Parts of the exercise =>
**a.** In the cluster command reference, what happens to the .stale file when the configuration is put back into read only mode?
**b.** Transcribe part of the cluster command reference, beginning at the words "The VCS configuration" and stopping after the words "file is removed.".

Selected excerpt =>
□ □ □ □
Starting and Stopping the cluster

|"-stale" instructs the engine to treat the local config as stale |hastart [-stale|-force] |

|"-force" instructs the engine to treat a stale config as a valid one| |

|Bring the cluster into running mode from a stale state using the |hasys -force |

|configuration file from a particular server | |

|stop the cluster on the local server but leave the application/s |hastop -local |

|running, do not failover the application/s | |

|stop cluster on local server but evacuate (failover) the |hastop -local -evacuate |

|application/s to another node within the cluster | |

|stop the cluster on all nodes but leave the application/s running |hastop -all -force |

Cluster Status

|display cluster summary |hastatus -summary |

|continually monitor cluster |hastatus |

|verify the cluster is operating |hasys -display |

Cluster Details

|information about a cluster |haclus -display |

|value for a specific cluster attribute |haclus -value |

|modify a cluster attribute |haclus -modify |

|Enable LinkMonitoring |haclus -enable LinkMonitoring |

|Disable LinkMonitoring |haclus -disable LinkMonitoring |

Users

|add a user |hauser -add |

|modify a user |hauser -update |

|delete a user |hauser -delete |

|display all users |hauser -display |

System Operations

|add a system to the cluster |hasys -add |

|delete a system from the cluster |hasys -delete |

|Modify a system attributes |hasys -modify |

|list a system state |hasys -state |

|Force a system to start |hasys -force |

|Display the systems attributes |hasys -display [-sys] |

|List all the systems in the cluster |hasys -list |

|Change the load attribute of a system |hasys -load |

|Display the value of a systems nodeid (/etc/llthosts) |hasys -nodeid |

|Freeze a system (No offlining system, No groups onlining) |hasys -freeze [-persistent][-evacuate] |

| |Note: main.cf must be in write mode |

|Unfreeze a system ( reenable groups and resource back online) |hasys -unfreeze [-persistent] |

| |Note: main.cf must be in write mode |

Dynamic Configuration 

The VCS configuration must be in read/write mode in order to make changes. When in read/write mode the configuration becomes stale, a .stale file is created in $VCS_CONF/conf/config. When the configuration is put back into read only mode the .stale file is removed.
□ □ □ □
Provided data =>
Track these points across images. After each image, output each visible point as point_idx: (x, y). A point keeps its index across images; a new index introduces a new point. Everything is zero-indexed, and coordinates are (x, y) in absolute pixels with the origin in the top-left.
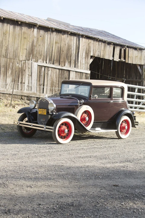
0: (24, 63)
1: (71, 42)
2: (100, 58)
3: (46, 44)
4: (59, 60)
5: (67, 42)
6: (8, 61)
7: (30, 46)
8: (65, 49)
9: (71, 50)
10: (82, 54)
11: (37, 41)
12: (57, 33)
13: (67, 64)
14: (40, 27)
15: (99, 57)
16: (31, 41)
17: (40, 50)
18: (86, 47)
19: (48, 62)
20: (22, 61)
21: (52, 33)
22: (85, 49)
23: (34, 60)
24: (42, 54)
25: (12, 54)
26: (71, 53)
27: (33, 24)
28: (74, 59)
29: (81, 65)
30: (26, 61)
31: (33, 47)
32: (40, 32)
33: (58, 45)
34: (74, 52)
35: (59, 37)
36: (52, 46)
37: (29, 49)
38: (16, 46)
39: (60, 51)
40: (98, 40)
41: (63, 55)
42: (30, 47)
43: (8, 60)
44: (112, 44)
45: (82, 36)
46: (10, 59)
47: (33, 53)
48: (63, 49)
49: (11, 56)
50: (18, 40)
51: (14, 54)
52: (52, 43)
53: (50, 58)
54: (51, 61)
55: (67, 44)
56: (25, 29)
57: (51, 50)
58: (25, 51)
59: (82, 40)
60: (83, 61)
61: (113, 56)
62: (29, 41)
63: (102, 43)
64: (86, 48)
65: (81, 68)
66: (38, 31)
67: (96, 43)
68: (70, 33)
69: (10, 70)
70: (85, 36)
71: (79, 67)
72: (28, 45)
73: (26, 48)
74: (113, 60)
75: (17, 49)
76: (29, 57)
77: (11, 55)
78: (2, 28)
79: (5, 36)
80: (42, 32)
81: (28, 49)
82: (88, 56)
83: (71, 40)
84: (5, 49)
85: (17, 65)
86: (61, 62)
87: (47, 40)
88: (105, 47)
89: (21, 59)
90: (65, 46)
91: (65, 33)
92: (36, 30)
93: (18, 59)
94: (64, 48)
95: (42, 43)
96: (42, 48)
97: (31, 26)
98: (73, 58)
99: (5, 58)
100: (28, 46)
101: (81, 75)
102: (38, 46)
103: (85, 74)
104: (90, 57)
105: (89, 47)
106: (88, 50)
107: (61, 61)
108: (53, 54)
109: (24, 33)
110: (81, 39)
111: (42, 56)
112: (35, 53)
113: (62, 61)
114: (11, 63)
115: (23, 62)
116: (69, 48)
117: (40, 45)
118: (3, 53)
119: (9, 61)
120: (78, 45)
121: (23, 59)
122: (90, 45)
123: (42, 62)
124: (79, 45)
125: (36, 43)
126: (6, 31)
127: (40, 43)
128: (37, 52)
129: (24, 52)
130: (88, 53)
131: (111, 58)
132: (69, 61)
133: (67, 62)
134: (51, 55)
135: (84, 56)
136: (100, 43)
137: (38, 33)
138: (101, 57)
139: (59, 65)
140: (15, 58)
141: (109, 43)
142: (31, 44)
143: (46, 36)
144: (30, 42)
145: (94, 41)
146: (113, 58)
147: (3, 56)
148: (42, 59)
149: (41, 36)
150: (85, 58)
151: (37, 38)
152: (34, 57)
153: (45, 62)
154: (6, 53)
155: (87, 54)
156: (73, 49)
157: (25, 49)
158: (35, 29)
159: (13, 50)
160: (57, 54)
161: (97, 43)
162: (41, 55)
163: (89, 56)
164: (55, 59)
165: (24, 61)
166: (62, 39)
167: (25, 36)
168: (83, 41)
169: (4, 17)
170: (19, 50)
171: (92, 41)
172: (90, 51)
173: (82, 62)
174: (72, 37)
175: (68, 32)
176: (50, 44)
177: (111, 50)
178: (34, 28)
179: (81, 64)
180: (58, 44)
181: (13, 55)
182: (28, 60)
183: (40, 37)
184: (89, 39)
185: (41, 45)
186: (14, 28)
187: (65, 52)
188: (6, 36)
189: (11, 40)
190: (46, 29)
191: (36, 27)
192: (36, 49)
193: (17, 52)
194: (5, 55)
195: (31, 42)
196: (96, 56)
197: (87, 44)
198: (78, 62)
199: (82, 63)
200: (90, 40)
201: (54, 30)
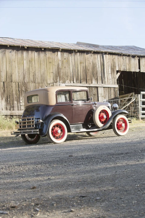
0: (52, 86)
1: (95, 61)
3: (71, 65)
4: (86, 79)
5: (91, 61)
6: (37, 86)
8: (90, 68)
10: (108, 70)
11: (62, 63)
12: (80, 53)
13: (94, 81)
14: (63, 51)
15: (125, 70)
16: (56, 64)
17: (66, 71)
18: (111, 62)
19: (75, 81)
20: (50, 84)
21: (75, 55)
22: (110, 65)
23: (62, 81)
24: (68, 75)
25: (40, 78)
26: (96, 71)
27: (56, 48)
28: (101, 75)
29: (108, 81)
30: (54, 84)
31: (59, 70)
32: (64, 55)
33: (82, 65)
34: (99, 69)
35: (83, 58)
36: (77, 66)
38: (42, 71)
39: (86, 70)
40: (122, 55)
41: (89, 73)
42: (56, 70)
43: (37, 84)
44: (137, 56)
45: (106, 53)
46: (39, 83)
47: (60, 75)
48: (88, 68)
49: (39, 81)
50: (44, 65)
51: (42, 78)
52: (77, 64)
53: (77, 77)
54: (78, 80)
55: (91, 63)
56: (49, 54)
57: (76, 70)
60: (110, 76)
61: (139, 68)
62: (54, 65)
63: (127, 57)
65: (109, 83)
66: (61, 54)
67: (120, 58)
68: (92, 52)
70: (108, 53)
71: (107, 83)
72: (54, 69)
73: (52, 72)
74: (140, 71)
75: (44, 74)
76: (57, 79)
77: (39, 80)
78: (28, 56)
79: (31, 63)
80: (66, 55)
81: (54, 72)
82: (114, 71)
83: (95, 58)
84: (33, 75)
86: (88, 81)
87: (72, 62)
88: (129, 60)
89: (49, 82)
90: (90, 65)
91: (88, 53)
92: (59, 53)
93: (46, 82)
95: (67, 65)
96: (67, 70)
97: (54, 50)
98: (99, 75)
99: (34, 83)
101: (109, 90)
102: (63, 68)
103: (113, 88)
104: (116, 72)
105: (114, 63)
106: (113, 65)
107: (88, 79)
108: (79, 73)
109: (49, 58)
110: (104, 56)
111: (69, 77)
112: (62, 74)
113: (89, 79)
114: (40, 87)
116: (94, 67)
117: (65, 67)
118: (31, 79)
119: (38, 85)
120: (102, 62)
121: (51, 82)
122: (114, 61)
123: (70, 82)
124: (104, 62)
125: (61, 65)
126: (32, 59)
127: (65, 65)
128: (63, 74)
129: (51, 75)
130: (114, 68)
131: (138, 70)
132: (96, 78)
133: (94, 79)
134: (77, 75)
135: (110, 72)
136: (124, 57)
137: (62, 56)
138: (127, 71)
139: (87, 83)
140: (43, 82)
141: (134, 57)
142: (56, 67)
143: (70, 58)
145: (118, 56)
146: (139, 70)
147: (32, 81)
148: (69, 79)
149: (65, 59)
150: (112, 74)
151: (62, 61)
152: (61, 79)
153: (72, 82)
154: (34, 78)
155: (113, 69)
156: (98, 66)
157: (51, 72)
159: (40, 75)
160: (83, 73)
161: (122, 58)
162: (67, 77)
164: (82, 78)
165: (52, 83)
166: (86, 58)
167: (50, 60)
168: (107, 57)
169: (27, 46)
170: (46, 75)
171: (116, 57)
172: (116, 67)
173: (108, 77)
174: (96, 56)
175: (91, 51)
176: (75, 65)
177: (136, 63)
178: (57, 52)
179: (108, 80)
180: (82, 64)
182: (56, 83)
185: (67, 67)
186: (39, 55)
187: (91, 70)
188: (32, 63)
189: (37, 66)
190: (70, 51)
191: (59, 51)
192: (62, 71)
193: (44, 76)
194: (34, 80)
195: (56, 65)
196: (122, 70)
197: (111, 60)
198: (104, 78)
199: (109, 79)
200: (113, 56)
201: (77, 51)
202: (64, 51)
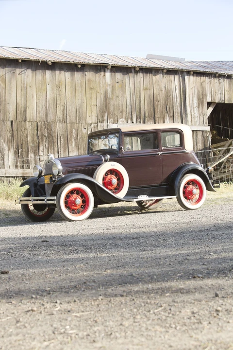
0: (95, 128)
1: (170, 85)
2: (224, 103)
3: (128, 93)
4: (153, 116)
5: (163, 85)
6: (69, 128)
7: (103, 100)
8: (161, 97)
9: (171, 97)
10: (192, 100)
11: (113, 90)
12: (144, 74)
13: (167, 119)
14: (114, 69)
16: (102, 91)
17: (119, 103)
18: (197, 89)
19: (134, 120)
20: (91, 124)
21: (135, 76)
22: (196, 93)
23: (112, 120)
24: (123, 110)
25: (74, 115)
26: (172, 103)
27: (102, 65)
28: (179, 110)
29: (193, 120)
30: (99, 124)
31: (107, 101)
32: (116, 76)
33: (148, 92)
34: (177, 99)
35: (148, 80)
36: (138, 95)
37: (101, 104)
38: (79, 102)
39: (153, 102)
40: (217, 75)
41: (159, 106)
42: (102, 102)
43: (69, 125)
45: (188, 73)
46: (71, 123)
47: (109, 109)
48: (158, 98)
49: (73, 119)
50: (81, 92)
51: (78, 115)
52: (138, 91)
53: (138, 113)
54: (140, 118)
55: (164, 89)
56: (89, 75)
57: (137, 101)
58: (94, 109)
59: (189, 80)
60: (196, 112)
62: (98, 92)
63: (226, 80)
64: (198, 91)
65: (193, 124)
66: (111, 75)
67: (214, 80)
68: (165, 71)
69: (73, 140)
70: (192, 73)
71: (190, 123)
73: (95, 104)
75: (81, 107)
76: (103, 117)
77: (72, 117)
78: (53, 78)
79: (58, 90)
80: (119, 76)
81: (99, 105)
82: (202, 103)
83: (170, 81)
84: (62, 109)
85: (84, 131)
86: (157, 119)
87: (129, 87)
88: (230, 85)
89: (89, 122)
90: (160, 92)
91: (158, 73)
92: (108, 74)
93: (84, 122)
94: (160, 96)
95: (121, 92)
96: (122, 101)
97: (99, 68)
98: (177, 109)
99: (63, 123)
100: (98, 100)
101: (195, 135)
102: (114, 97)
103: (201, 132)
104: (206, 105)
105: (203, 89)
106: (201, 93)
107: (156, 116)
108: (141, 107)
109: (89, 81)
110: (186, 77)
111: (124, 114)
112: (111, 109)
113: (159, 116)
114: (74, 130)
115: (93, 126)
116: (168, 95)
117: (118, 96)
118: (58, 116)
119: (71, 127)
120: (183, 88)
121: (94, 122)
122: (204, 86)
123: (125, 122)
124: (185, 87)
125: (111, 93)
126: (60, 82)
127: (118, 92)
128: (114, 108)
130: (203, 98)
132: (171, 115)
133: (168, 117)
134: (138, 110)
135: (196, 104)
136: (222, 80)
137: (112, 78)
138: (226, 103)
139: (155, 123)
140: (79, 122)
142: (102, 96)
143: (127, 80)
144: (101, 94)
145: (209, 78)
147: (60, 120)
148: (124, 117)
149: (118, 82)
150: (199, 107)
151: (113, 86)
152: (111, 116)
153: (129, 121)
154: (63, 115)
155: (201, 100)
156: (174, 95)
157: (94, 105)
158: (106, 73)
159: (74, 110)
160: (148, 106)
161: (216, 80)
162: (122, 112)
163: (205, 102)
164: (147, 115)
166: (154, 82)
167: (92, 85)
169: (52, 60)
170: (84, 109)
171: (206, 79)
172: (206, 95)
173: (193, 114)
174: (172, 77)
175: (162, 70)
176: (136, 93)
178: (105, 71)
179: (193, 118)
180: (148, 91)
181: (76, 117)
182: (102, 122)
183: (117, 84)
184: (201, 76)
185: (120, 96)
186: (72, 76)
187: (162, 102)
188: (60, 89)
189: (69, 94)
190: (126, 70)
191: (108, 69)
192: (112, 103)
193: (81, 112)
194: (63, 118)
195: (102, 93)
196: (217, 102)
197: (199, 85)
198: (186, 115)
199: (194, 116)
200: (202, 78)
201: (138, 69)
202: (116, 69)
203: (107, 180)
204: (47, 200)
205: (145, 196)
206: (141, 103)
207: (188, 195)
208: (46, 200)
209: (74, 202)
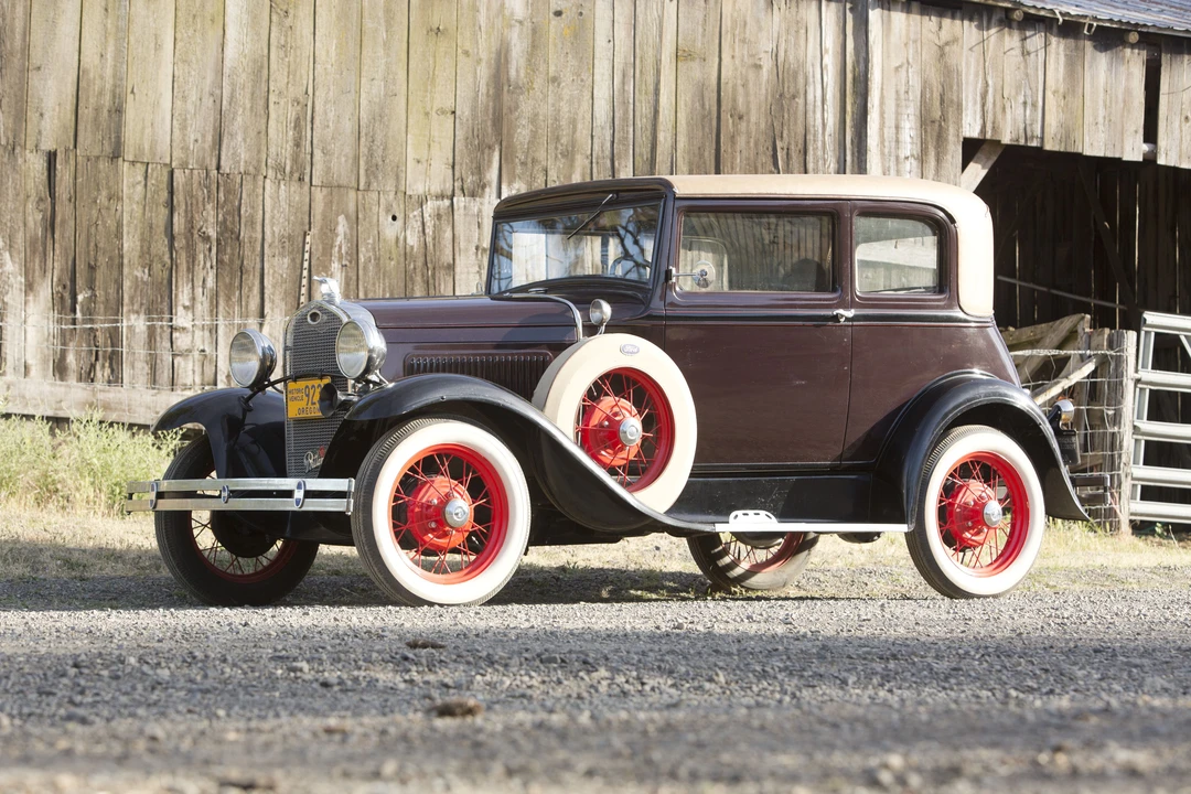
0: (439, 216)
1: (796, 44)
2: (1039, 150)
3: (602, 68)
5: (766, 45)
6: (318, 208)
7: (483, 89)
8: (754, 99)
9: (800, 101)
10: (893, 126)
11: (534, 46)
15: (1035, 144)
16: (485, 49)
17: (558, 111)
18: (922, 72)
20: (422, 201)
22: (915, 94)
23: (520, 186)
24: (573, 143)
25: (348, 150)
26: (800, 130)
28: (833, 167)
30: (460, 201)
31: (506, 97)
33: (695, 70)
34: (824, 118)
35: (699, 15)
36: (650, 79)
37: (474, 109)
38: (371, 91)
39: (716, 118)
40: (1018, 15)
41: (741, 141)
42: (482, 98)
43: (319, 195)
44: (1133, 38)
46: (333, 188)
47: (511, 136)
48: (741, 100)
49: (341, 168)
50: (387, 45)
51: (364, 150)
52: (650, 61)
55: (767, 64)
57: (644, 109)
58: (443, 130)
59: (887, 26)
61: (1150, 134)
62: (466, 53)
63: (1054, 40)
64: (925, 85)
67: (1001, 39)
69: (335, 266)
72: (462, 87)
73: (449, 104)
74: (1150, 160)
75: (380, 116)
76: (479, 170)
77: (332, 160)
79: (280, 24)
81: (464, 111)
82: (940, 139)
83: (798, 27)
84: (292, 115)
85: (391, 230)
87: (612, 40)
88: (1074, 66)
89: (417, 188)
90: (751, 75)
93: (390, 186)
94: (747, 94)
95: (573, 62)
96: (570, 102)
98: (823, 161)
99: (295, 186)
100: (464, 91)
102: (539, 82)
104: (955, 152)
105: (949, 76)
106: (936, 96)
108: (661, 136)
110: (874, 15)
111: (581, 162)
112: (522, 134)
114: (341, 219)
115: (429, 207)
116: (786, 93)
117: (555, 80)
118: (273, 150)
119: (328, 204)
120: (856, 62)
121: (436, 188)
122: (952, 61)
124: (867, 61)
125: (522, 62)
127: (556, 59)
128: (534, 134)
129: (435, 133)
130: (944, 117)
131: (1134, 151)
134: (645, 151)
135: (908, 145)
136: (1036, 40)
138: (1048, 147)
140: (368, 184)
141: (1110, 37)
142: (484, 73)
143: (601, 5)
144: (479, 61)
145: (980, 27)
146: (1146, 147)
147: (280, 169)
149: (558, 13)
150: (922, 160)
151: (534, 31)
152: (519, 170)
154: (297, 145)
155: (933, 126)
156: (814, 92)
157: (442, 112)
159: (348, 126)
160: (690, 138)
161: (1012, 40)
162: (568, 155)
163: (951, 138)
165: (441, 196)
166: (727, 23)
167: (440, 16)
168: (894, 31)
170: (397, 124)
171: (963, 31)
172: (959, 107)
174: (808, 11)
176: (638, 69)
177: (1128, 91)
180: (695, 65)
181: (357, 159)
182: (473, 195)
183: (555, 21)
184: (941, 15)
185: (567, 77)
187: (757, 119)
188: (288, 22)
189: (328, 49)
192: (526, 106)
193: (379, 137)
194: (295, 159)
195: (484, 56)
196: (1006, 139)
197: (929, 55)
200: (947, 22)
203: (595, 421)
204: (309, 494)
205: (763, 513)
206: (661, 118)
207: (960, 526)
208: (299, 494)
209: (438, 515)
□ □ □ □
Answers provided =>
**a.** The .stale file is removed.

**b.**
The VCS configuration must be in read/write mode in order to make changes. When in read/write mode the configuration becomes stale, a .stale file is created in $VCS_CONF/conf/config. When the configuration is put back into read only mode the .stale file is removed.